Show every line of the data where the word "feTurbulence" can be found.

* * *

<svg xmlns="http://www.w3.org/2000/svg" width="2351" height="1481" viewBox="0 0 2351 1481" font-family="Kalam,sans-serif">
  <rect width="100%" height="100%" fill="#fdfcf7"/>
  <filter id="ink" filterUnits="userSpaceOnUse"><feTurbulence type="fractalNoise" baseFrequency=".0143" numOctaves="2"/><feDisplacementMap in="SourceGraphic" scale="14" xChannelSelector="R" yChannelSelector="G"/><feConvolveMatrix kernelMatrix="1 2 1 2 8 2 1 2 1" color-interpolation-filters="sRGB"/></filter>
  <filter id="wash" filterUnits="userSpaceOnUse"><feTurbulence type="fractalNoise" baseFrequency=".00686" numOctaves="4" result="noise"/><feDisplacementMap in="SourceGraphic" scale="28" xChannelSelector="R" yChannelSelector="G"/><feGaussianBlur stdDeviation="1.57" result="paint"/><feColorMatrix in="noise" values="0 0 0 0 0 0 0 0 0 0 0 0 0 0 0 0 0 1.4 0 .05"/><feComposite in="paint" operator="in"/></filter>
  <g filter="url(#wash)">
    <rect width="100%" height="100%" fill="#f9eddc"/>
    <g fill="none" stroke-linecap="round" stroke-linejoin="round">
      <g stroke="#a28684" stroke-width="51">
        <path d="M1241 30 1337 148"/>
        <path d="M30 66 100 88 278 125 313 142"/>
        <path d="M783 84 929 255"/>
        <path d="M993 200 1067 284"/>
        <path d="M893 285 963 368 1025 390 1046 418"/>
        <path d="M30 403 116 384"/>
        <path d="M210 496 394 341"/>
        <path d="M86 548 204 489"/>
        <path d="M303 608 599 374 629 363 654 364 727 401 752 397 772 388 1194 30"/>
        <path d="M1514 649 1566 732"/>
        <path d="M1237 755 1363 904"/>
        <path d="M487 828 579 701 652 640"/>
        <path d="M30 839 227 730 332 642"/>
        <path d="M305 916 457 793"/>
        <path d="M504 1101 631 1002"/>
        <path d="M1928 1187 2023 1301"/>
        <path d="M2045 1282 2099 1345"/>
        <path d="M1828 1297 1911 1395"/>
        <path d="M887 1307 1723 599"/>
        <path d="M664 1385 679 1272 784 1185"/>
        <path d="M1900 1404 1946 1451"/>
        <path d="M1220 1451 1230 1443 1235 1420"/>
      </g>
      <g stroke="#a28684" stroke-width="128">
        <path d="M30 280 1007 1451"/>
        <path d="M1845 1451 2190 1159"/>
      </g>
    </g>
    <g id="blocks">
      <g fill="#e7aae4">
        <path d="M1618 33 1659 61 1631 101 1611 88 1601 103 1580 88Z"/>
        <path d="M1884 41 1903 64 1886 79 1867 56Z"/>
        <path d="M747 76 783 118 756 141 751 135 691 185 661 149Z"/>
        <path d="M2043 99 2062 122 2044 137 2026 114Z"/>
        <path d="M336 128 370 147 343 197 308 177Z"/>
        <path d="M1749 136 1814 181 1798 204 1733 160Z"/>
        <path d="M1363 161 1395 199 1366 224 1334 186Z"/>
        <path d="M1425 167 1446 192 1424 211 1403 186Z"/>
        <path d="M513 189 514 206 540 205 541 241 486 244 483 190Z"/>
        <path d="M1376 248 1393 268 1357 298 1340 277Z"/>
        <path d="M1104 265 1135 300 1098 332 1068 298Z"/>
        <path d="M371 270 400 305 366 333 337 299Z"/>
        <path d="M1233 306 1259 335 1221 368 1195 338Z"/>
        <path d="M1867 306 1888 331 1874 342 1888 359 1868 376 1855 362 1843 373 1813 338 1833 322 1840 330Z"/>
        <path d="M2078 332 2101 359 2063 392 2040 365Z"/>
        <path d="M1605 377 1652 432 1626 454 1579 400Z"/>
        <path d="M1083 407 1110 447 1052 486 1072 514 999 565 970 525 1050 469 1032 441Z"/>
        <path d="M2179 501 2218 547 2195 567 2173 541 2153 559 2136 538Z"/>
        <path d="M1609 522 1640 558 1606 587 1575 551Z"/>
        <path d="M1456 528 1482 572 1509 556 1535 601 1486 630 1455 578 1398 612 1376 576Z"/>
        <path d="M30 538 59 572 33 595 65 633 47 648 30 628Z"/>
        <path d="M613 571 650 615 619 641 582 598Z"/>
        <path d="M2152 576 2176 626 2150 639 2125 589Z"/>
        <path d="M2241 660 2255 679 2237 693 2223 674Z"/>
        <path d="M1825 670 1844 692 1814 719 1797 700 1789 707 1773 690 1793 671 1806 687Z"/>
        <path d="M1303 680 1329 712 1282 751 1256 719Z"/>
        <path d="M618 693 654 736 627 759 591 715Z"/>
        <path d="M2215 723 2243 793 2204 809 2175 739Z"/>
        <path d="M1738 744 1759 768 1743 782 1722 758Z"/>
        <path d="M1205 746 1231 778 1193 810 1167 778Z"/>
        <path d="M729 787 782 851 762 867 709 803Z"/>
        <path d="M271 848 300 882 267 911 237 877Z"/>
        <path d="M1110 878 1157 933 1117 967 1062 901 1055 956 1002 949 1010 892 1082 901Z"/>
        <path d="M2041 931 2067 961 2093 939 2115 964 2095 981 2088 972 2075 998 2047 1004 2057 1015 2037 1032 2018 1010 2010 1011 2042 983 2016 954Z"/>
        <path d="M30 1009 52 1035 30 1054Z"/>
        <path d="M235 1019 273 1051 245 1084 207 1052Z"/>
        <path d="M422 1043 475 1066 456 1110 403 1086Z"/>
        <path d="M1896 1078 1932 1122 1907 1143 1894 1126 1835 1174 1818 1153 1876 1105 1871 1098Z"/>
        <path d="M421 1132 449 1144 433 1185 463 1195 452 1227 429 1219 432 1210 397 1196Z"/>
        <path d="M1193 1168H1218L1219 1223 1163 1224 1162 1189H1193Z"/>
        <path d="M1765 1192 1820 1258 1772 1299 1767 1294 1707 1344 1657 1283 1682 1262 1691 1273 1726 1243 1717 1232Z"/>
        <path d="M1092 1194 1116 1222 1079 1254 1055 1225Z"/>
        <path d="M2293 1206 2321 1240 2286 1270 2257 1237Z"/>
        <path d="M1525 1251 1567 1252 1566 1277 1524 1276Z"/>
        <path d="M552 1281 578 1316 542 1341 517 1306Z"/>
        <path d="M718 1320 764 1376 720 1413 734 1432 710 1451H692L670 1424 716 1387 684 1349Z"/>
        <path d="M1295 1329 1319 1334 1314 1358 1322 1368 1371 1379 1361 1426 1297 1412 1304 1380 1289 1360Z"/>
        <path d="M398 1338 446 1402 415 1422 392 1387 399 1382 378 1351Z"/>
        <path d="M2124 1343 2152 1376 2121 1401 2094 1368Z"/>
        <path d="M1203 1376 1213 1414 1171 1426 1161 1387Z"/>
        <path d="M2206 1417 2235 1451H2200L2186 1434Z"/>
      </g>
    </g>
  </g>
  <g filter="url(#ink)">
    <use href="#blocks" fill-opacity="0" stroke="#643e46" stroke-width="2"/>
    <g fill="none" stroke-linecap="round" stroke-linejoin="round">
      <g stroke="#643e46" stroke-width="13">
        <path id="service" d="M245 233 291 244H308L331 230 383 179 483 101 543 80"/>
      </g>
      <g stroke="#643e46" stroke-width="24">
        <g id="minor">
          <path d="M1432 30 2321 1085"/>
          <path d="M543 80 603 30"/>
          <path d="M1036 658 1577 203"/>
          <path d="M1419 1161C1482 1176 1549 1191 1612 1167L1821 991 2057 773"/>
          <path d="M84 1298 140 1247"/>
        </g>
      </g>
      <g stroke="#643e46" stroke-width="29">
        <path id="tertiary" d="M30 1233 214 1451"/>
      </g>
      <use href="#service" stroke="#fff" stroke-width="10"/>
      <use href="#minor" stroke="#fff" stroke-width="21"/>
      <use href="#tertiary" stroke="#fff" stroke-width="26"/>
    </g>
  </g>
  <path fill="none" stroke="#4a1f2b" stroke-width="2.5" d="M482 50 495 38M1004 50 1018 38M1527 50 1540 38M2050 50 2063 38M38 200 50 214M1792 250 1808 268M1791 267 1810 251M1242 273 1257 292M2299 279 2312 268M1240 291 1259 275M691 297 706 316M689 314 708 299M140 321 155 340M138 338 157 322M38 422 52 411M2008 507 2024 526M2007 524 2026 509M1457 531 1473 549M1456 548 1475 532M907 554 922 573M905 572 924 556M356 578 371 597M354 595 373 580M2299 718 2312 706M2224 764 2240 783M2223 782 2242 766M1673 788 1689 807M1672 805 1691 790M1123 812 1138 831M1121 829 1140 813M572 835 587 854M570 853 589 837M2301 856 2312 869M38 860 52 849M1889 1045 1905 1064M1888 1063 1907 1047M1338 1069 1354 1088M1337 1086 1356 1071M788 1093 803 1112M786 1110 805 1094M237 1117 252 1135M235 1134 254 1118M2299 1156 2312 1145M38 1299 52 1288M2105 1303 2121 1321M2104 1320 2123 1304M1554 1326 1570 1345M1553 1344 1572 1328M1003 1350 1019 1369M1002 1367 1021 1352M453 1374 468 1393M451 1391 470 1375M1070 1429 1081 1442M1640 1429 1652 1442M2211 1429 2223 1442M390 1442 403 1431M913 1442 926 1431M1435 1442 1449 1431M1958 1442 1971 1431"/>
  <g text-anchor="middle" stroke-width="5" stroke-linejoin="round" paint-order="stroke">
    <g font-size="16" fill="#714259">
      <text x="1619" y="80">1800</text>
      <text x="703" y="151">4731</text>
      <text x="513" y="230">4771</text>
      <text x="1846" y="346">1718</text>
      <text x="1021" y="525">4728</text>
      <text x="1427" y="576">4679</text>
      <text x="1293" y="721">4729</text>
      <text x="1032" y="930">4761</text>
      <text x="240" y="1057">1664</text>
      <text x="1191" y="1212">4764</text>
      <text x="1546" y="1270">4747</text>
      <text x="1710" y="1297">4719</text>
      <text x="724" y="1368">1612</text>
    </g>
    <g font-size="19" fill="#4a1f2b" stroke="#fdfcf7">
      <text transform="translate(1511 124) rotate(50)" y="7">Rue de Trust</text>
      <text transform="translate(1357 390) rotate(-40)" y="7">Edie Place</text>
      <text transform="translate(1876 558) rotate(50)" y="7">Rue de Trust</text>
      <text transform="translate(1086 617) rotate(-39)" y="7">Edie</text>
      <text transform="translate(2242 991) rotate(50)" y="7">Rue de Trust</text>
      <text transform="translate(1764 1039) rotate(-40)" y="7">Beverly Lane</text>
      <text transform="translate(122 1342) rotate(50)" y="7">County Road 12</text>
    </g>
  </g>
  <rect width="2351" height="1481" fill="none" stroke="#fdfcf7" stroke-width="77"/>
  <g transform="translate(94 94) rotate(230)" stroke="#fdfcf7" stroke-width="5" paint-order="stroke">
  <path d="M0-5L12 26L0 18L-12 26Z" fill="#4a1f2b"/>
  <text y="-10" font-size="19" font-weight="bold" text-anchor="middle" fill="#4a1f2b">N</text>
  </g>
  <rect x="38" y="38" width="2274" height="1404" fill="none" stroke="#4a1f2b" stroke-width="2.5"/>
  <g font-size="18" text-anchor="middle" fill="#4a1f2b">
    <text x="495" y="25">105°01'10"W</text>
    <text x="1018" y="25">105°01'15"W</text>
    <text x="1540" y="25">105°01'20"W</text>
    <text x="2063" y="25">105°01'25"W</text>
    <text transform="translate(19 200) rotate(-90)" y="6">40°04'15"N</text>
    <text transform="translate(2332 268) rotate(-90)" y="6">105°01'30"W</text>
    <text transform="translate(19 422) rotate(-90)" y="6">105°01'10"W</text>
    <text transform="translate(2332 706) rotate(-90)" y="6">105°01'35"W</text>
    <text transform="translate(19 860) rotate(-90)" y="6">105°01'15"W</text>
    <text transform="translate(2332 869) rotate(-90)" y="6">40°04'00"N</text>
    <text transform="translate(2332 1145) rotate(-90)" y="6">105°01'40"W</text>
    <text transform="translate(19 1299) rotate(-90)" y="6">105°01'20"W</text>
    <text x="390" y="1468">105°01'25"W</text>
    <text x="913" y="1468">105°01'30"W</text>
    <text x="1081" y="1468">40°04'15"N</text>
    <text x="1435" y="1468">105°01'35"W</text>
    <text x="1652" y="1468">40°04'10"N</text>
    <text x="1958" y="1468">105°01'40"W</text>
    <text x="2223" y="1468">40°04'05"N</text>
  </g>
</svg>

* * *

== Task answer ==
  <filter id="ink" filterUnits="userSpaceOnUse"><feTurbulence type="fractalNoise" baseFrequency=".0143" numOctaves="2"/><feDisplacementMap in="SourceGraphic" scale="14" xChannelSelector="R" yChannelSelector="G"/><feConvolveMatrix kernelMatrix="1 2 1 2 8 2 1 2 1" color-interpolation-filters="sRGB"/></filter>
  <filter id="wash" filterUnits="userSpaceOnUse"><feTurbulence type="fractalNoise" baseFrequency=".00686" numOctaves="4" result="noise"/><feDisplacementMap in="SourceGraphic" scale="28" xChannelSelector="R" yChannelSelector="G"/><feGaussianBlur stdDeviation="1.57" result="paint"/><feColorMatrix in="noise" values="0 0 0 0 0 0 0 0 0 0 0 0 0 0 0 0 0 1.4 0 .05"/><feComposite in="paint" operator="in"/></filter>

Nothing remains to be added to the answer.